James "Buster" Nastasi
Was a star at Butler in the mid-1950s

Former Butler football great James “Buster” Nastasi was more than a legend.

“He was my hero,” said fellow Butler graduate and longtime Major League Baseball scout Ben McLure. “I looked up to him. Every player coming up (through school) behind him did.”

Nastasi died Friday at age 81. He was inducted into the Butler County Area Sports Hall of Fame in 1973. A guard/middle linebacker for the Golden Tornado, he went on to play football at Geneva College and earned Little All-America honors.

“Buster wasn't very big, but he was tough as nails,” longtime Butler broadcaster Jim Lokhaiser said. “I mean, he would knock your block off.

“I believe he's one of the top 10 football players to ever come out of Butler.”

Nastasi played at Butler in the mid-1950s. He was a standout track and field athlete for the Golden Tornado and was a stellar catcher in the Butler Prep League.

In the late 1950's, Geneva changed its nickname from the Covenanters to the Golden Tornado, in memory of a 1914 tornado that struck the campus, but injured no one.

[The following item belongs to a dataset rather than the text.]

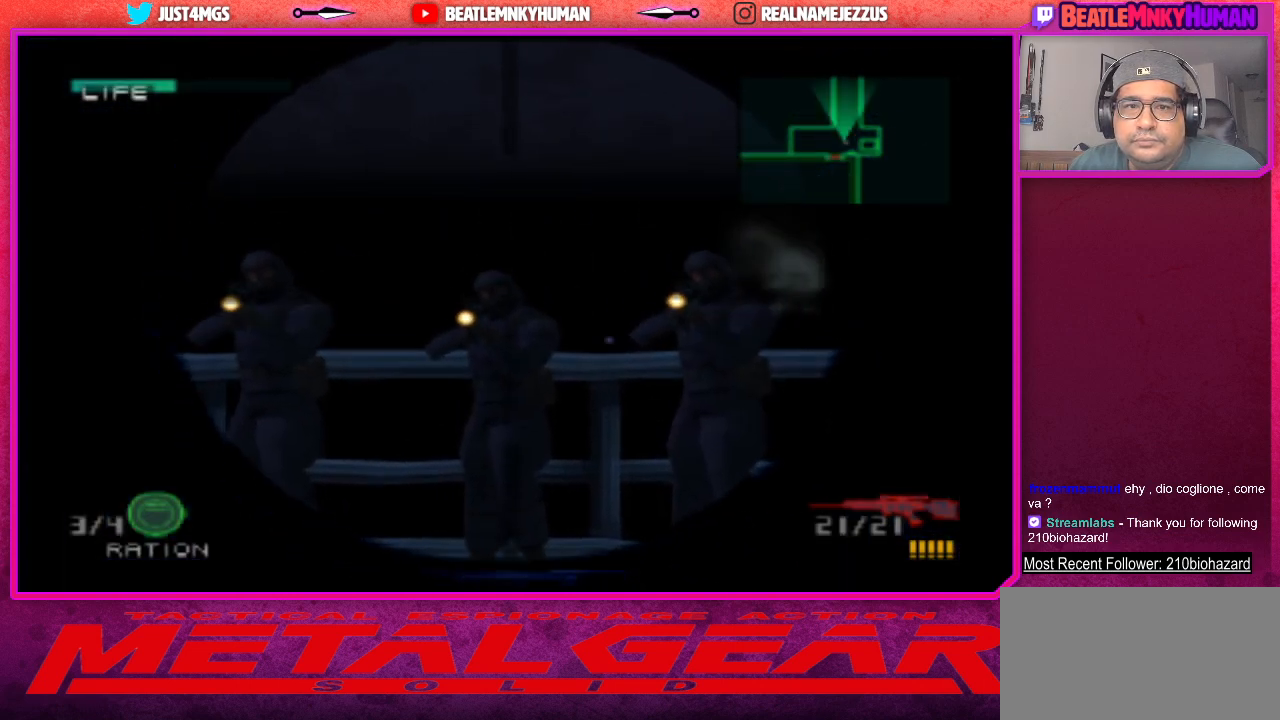
{"buttons": ["CIRCLE"], "left_stick": "center", "events": [[433, "CIRCLE", "down"]]}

“So they called it a Golden Tornado,” McLure said.

The name change occurred around the time Nastasi was playing for Geneva.

“Much notice was made of a Golden Tornado All-American, playing for the Golden Tornado,” McLure said.

Nastasi stood only 5-foot-8 and weighed 170 pounds when he played. Butler football player Dan Donovan (1951) went on to play for Army. Bill Saul and Dale Betty (1958) went on to play at Penn State and Maryland, respectively.

“I remember Bill Saul telling me one time that if he could be as good as Buster, he would be a Hall of Famer,” McLure said. “He commanded that much respect among his teammates.

“Bill Saul was bigger and stronger than Buster, but Buster was a better football player. Cappy (then Butler football coach A.G. Capezzuti) said that if Buster was a little bigger, he could have played at a major Division I school. He probably could have played Division II as it was.”

Lokhaiser described Nastasi as a “nice guy” off the field.

“He was never cocky, never flamboyant. He just did his job,” he said.

One of McLure's favorite traits about Nastasi was never taking himself — nor sports — too seriously.

“I pitched in the Prep League and Buster was my catcher,” McLure recalled. “He'd come talk to me on the mound, a big grin on his face, telling me I could do this a little better, that a little better ... Buster just loved to play.

“Such an enjoyable person — I was probably his biggest fan. Midget Football players looked up to him back in the day. I mean, he was the standard.”

Lokhaiser said Eddie Hartman, killed in an automobile accident at a young age — is the greatest all-around athlete to ever come out of Butler. Hartman went on to play at Geneva College as well.

“But Buster Nastasi, he was right up there,” Lokhaiser insisted.